[Text]:
■ ■ ■ ■ ■ ■ ■

Männerkrankheiten
Bolivien, Penisfische im Amazonas, Gipfelstürme im Himalaya, Durchfall in Rajasthan und das Antlitz des Tigers in Borneo – stets hat der Abenteuer-Angeber eine Geschichte in der Hinterhand, die noch einen draufsetzt und beweist, was für ein Teufelskerl er ist. Selbst friedliche Überfahrten in karibischen Fähren, nicht stattgefundene Faustkämpfe mit senegalesischen Viehhirten oder ausgebliebene Überfälle durch thailändische Junkies werden zu Höhepunkten tollkühner Trips hochstilisiert. Denn der Abenteuer-Angeber versäumt nie, dem Unkundigen selbst harmlose Reiseländer als brodelnde Krisenherde zu verkaufen, damit nur ja keiner seiner Bekannten dorthin fährt und feststellt, dass seine Geschichten ein klitzekleines bisschen übertrieben sind.
Auto-Protzerei, die
Der Auto-Protzer definiert sich ganz allein über seine Karre. Er hat einen Großteil seines Ersparten investiert, um sich eine PS-starke Schleuder zuzulegen, die bei vielen männlichen Konkurrenten akute Neidanfälle hervorruft und manchen Frauen feuchte Höschen beschert. Besonders begehrt sind dabei bekannte Testosteronvehikel wie Porsche, Ferrari, Maserati, Lamborghini, Bugatti oder Jaguar – bevorzugt als Cabrio. Steht der Auto-Protzer nicht neben seinem Wagen, wo er sich selbstverständlich am liebsten aufhält, schlenkert er auffällig mit dem Autoschlüssel herum oder legt ihn (samt Anhänger mit Markenemblem) für alle gut sichtbar auf den Tisch. Seine bevorzugten Themen sind Tempolimits, maximale Beschleunigung und die Unerträglichkeit von Schnarchnasen, die sich erdreisten, mit 140 die linke Spur zu blockieren, was er selbstverständlich als persönlichen Racheakt des kleinen Mannes wertet. Denn jeder, der ihm und seinem Wagen nicht sofort Platz macht, wird als Neidhammel abgestempelt.

■ ■ ■ ■ ■ ■ ■

Womit schlenkert der Auto-Protzer laut dem Text auffällig herum, wenn er nicht neben seinem Wagen steht? Die Daten stellen eigenständiges Material dar, das mit dem Text nicht zusammenhängt.

■ ■ ■ ■ ■ ■ ■

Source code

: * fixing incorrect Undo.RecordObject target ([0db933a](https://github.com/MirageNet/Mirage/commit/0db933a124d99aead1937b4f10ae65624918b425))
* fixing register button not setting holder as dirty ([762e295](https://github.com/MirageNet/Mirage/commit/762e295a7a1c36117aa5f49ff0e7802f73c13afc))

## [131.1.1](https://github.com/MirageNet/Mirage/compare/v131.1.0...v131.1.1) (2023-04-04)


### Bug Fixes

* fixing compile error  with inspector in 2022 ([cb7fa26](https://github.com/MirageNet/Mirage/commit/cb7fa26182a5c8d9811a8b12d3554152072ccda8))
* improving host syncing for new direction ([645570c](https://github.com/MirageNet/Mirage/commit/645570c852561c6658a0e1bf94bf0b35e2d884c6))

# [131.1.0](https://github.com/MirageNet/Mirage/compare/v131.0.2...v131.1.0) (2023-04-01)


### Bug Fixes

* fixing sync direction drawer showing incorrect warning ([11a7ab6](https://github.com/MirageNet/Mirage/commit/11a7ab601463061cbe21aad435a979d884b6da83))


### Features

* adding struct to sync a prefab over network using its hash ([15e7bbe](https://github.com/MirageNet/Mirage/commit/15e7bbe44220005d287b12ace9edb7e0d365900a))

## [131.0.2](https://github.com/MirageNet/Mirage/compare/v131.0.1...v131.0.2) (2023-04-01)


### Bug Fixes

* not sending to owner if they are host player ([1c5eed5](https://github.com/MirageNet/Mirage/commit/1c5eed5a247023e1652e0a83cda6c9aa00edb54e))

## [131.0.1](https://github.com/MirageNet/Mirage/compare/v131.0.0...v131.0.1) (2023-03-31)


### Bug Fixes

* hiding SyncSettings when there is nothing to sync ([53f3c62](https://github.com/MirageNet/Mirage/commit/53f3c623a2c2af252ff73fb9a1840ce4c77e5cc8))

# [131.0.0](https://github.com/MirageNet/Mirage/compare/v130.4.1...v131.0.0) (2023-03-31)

■ ■ ■ ■ ■ ■ ■

[Ergebnis]: Mit dem Autoschlüssel.